Jornal O Estado do Triângulo - Sacramento
Edição nº 1783- 18 de junho de 2021

Sylvio volta a Sacramento aos 92 anos

Edição n° 1281 - 28 Outubro 2011

O criador de gado aposentado, Sylvio Mendes Amado, 92, foi colega de turma do também fazendeiro, Luiz Afonso de Mello, falecido recentemente, na Escola do Prof. César de Oliveira, que se transformaria, muitos anos depois, na E.E. Cel. José Afonso de Almeida. A escola funcionava em um antigo prédio, já demolido há anos, no Largo da Matriz. Ficaram juntos durante um ano. Depois, reencontraram-se em Uberaba, no Colégio Diocesano, onde cursaram juntos o curso ginasial (5ª a 8ª série). Depois disso, nunca mais se viram. 

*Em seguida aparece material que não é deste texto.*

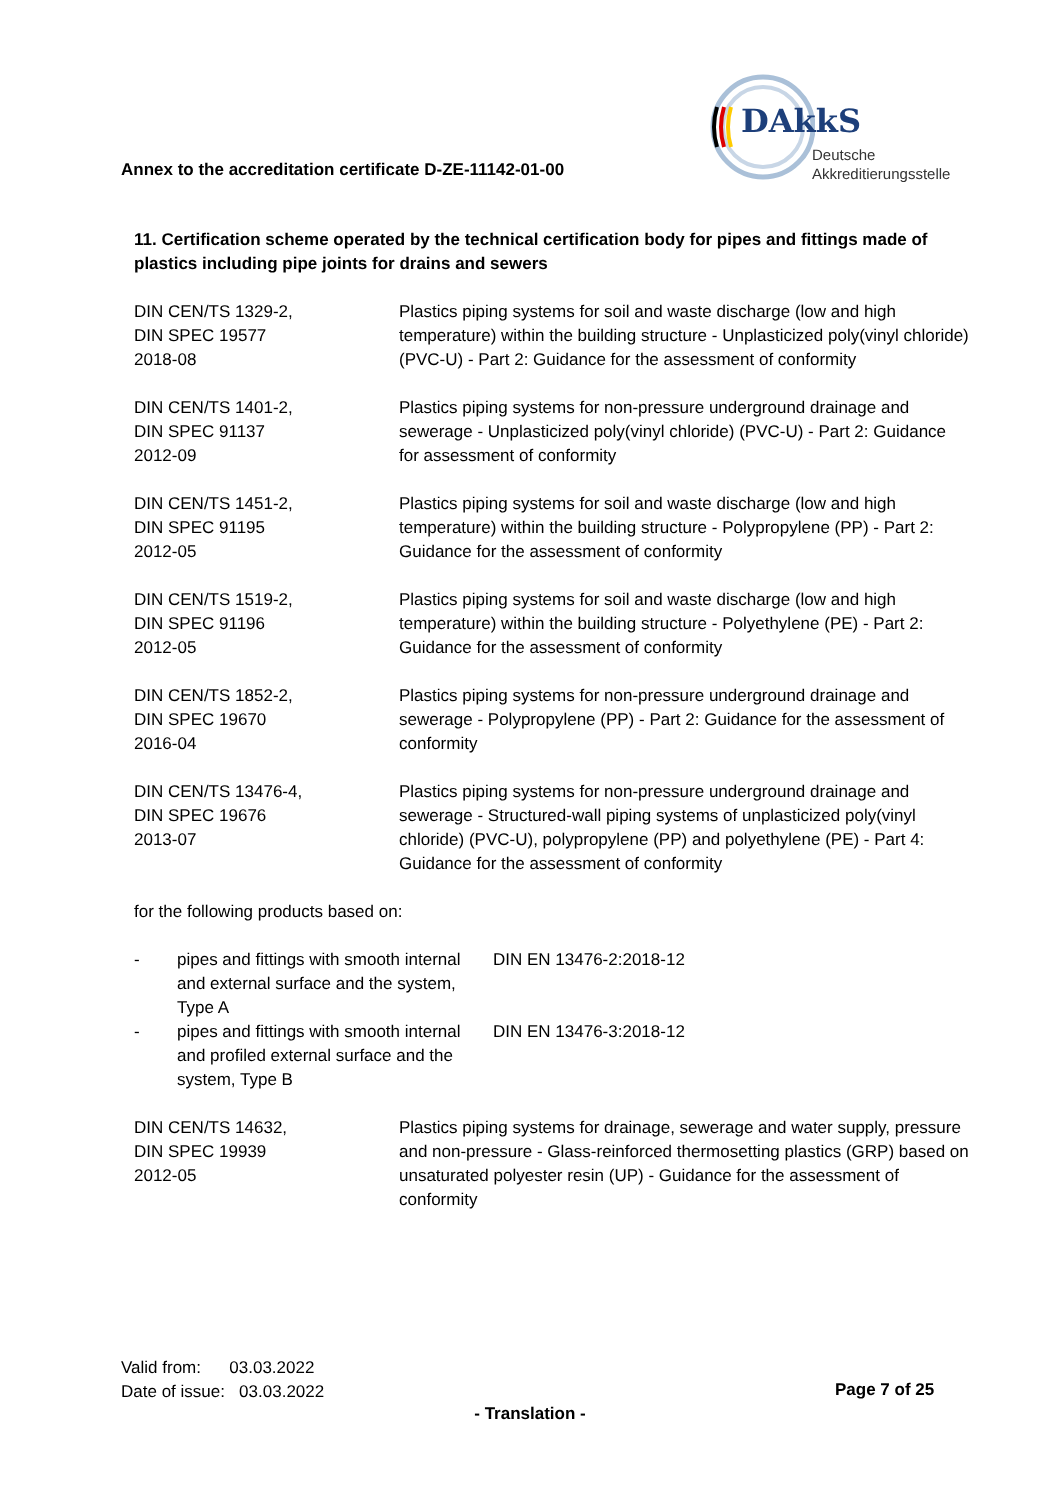DAkkS
Deutsche
Akkreditierungsstelle
Annex to the accreditation certificate D-ZE-11142-01-00
11. Certification scheme operated by the technical certification body for pipes and fittings made of plastics including pipe joints for drains and sewers
| DIN CEN/TS 1329-2, DIN SPEC 19577 2018-08 | Plastics piping systems for soil and waste discharge (low and high temperature) within the building structure - Unplasticized poly(vinyl chloride) (PVC-U) - Part 2: Guidance for the assessment of conformity |
| DIN CEN/TS 1401-2, DIN SPEC 91137 2012-09 | Plastics piping systems for non-pressure underground drainage and sewerage - Unplasticized poly(vinyl chloride) (PVC-U) - Part 2: Guidance for assessment of conformity |
| DIN CEN/TS 1451-2, DIN SPEC 91195 2012-05 | Plastics piping systems for soil and waste discharge (low and high temperature) within the building structure - Polypropylene (PP) - Part 2: Guidance for the assessment of conformity |
| DIN CEN/TS 1519-2, DIN SPEC 91196 2012-05 | Plastics piping systems for soil and waste discharge (low and high temperature) within the building structure - Polyethylene (PE) - Part 2: Guidance for the assessment of conformity |
| DIN CEN/TS 1852-2, DIN SPEC 19670 2016-04 | Plastics piping systems for non-pressure underground drainage and sewerage - Polypropylene (PP) - Part 2: Guidance for the assessment of conformity |
| DIN CEN/TS 13476-4, DIN SPEC 19676 2013-07 | Plastics piping systems for non-pressure underground drainage and sewerage - Structured-wall piping systems of unplasticized poly(vinyl chloride) (PVC-U), polypropylene (PP) and polyethylene (PE) - Part 4: Guidance for the assessment of conformity |
| for the following products based on: | |
| - | pipes and fittings with smooth internal and external surface and the system, Type A | DIN EN 13476-2:2018-12 |
| - | pipes and fittings with smooth internal and profiled external surface and the system, Type B | DIN EN 13476-3:2018-12 |
| DIN CEN/TS 14632, DIN SPEC 19939 2012-05 | Plastics piping systems for drainage, sewerage and water supply, pressure and non-pressure - Glass-reinforced thermosetting plastics (GRP) based on unsaturated polyester resin (UP) - Guidance for the assessment of conformity |
Valid from: 03.03.2022
Date of issue: 03.03.2022
Page 7 of 25
- Translation -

Um belo dia, o filho de Sylvio, o advogado José Armando viu pela internet o nome do antigo colega de classe de seu pai. Lá estava o Luiz. E desde então, a amizade, também esquecida, foi reatada através de alguns telefonemas de Campo Grande (MS), onde passou a residir, para Sacramento e uma reportagem no ET relatando o reencontro dos dois colegas da escola primária. Como bons contadores de histórias, o tempo foi passando no telefone, com algumas promessas de visitas... até que o já velho companheiro de Sacramento morreu, repentinamente, e puderam se ver pessoalmente.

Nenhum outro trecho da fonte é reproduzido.